Already the first formula does not make sense

Function from what space to what space? It is unclear what you mean with $\bar{\delta}(x)$.

@reuns function in a sense that it canbe assigned a value at all points unlike the Dirac Delta distribution. The space should be understood in general sense (not necessarily real numbers).

@MoisheKohan I have missed $dx$ in all integrals and now it's fixed. But otherwise, it looks the formula makes sense, why it should not?

For some context the previously deleted question is here; also, there are the following related questions of OP: link1 and link2

Why don't you see that if $\bar{\delta}(x)$ means $\delta(f(x))|f'(x)|$ with $f(x)=x$ then $\bar{\delta}(x)=\delta(x)$ and your "is it a function" question doesn't make sense?

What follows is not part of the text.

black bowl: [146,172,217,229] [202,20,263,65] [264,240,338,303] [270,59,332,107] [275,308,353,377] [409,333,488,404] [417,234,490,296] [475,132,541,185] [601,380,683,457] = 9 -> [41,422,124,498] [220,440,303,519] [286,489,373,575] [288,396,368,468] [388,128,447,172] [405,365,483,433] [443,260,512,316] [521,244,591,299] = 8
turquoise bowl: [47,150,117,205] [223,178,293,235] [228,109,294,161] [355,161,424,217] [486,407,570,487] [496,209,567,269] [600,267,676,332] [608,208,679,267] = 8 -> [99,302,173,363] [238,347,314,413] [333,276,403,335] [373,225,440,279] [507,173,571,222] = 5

I found that the OP made the following comment to LL3.14: "Well, I was not talkning about real functions, I was talking about function $\overline{\delta}(x)={\begin{cases}\frac1\pi\int_0^\infty xdx,&{\text{if }}x=0\\ 0,&{\text{if }}x\ne 0.\end{cases}}$, a piece-wise defined one, which also can be defined via delta distribution: $\overline{\delta}(f(x))=\delta(f(x))|f'(x)|$". Voting to close as I believe OP is using some unusual implicit definition for 'function'

@reuns because $\delta(x)$ is not a function, for instance, $\overline{\delta}(f(x))\ne\delta(f(x))$

@reuns as i see it, $\overline{\delta}(x)$ behaves as a pointwise-defined function, while $\delta$ is not a function, thus equivalence is impossible, for instance $\overline{\delta}(ax)=\overline{\delta}(x)$, like in the case of the sign function, thus equivalence between a function and a non-function distribution is impossible outside the integral sign. The equivalence $\overline{\delta}(f(x))=\delta(f(x))|f'(x)|$ holds only when x is integration variable, that is, under integral.

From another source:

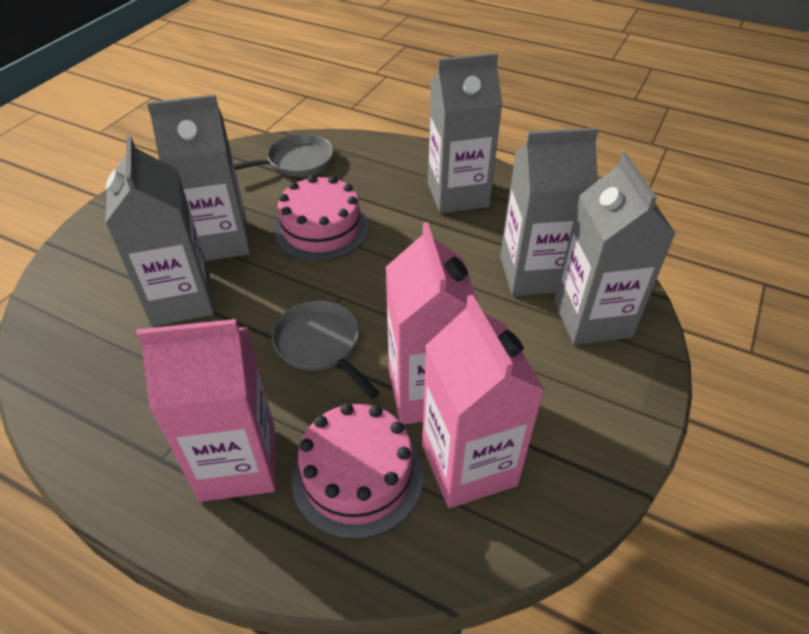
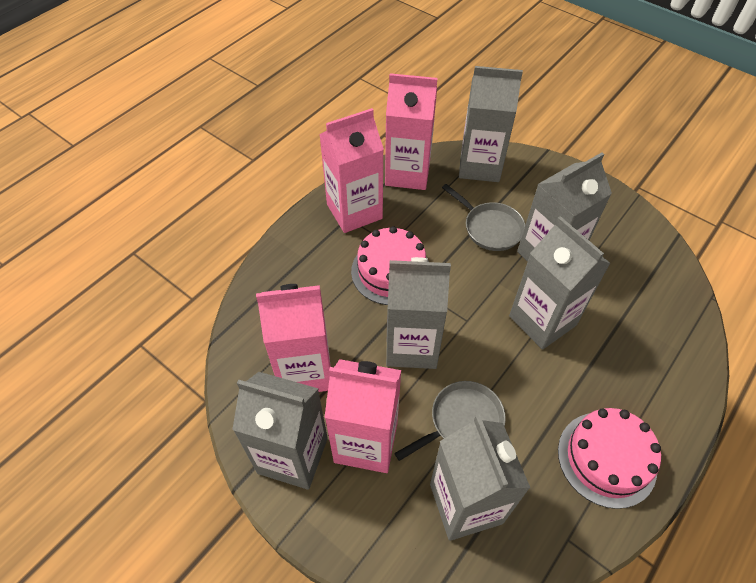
grey carton: [105,136,214,327] [147,94,250,261] [428,53,502,214] [500,128,598,296] [554,153,676,345] = 5 -> [232,372,328,490] [386,257,451,369] [430,415,530,541] [459,66,523,182] [509,216,611,350] [517,152,612,262] = 6
pink carton: [136,319,276,502] [386,222,478,425] [422,295,545,508] = 3 -> [256,284,331,392] [319,108,384,233] [324,359,401,473] [385,73,438,190] = 4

"pointwise-defined function" --> what does it mean. You are eluding that I asked "from what space to what space".

@reuns from reals to reals plus divergent integrals (infinitely large germs). But this question intentionally avoids the nature of the sets. What it puts emphasis on, is that symbol seems to define a function (something which is defined at all points and behaves differently from non-function distribution or generalized function under change of variable).

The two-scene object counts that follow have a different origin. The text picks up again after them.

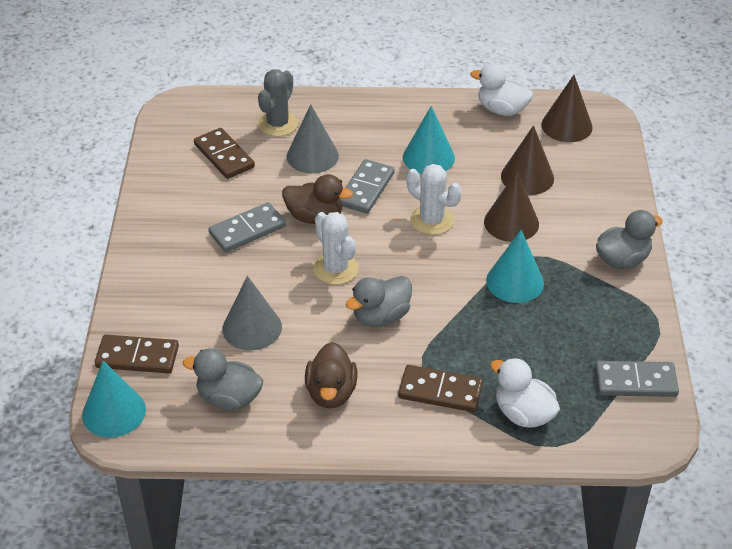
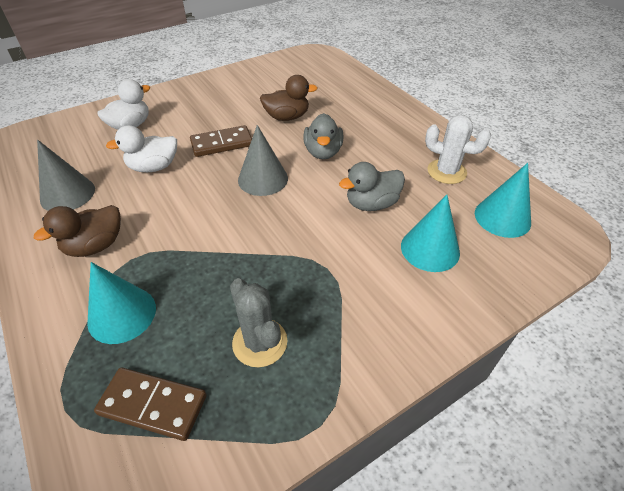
brown cone: [484,171,539,242] [501,125,554,195] [541,75,593,142] = 3 -> none = 0
brown domino: [95,334,179,373] [194,128,255,179] [398,365,483,412] = 3 -> [94,367,206,441] [190,125,252,157] = 2
grey domino: [209,202,286,252] [340,159,395,214] [595,361,679,397] = 3 -> none = 0
grey duck: [183,348,263,410] [346,276,412,327] [596,210,663,269] = 3 -> [303,113,344,159] [339,162,405,211] = 2
white cactus: [313,212,358,285] [406,164,461,235] = 2 -> [425,115,491,184] = 1

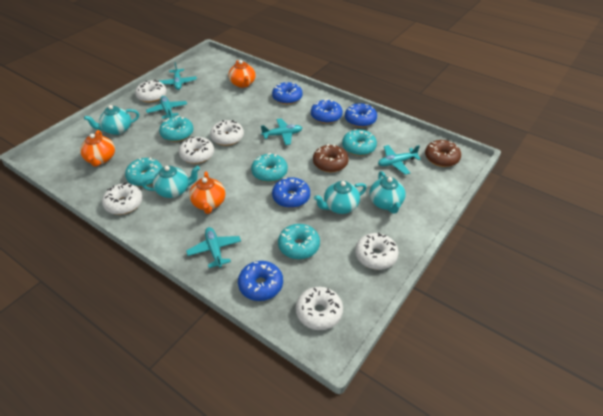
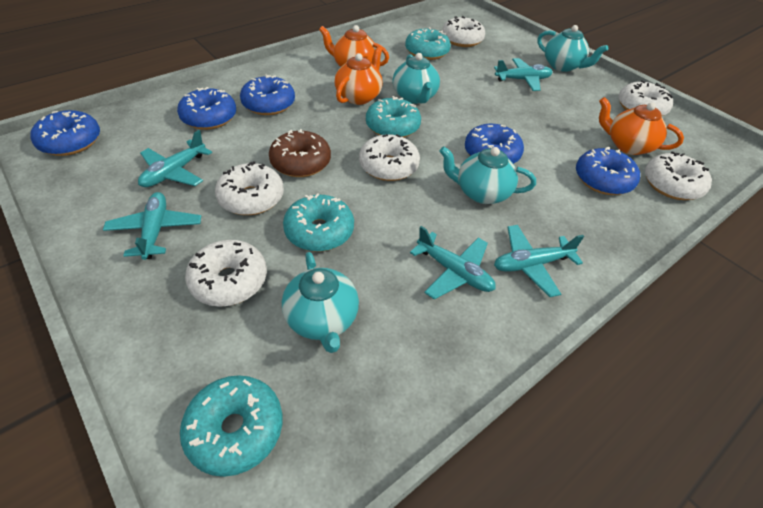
brown donut: [313,144,349,172] [425,140,461,167] = 2 -> [269,129,331,177] = 1
turquoise donut: [125,157,163,186] [159,116,193,142] [251,153,288,182] [278,224,320,259] [342,129,377,156] = 5 -> [180,375,282,477] [283,193,354,252] [366,96,421,138] [405,27,451,60] = 4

And so the definition finally comes out. Also re:"behaves differently from non-function distribution or generalized function under change of variable", this assumption of yours that took so many comments to come out is wrong. The definition of CoV for generalised functions was chosen specifically to generalise CoV for functions, something LL3.14 tried very hard to convey to you. If your $\bar\delta$ behaves differently, then you have in fact proved it is not even a function.

@CalvinKhor hmm, why? Can you elaborate on this last statement? Do you claim that a function cannot have the property $f(ax)=f(x)$? But a counterexample is $0^{|x|}$.

If it was a function, then it would also be a generalised function, and the scaling for the function would induce precisely the same scaling for a distribution...? Perhaps you should consult LL3.14's answer again. PS a much much simpler function solving $f(ax) = f(x)$ is $f=0$...

@CalvinKhor I think, the term "generalized function" is used in the theory of distributions generalizes the functions $\mathbb R\to\mathbb R$. In other words, any such function is also a "generalized function" in this sense. But if the function is not $\mathbb R\to\mathbb R$, it may not belong to "generalized functions" in the sense of theory of distributions.

Sorry, but I will completely ignore all mentions of other definitions of generalised functions and divergent integrals, especially because it is not in the question body

@CalvinKhor by "function" I mean a map from one set to another. This is a quite common definition and I never seen this kind of functions to be called "generalized". I think, $\overline{\delta}$ is a one-to-one map and has a value at all points of real axis. Thus, it is simply a function, not "generalized function".

Last comment on the issue: no, because if you are talking about functionals and distribution theory (see tags) then the domain and codomain of the functions (which are part of the definition of the function) need to belong to a certain list of sets, or else you should throw the whole theory out. So if you want to add your own definition of function, then you need to write a few books of definitions before this question makes any sense. And definitely give it its own name. Otherwise, you have fun confusing everyone and getting nowhere

@CalvinKhor I see the problems, but the very purpose of this question was to verify the idea that such object $\overline{\delta}$ can be expressed via conventional delta-distribution. Why do I think this relation holds? Simply because $\int_{-\infty}^\infty \overline{\delta}(f(x))dx$ is equal to the number of roots of $f(x)$ (by definition), and also the expression $\int_{-\infty}^\infty \delta(f(x))|f'(x)|dx$ (when defined) gives the number of roots of $f(x)$ in the theory of distributions.

@CalvinKhor Thus, my conjecture was that the expressions are equal when the both are defined, in other words, they generalize each other.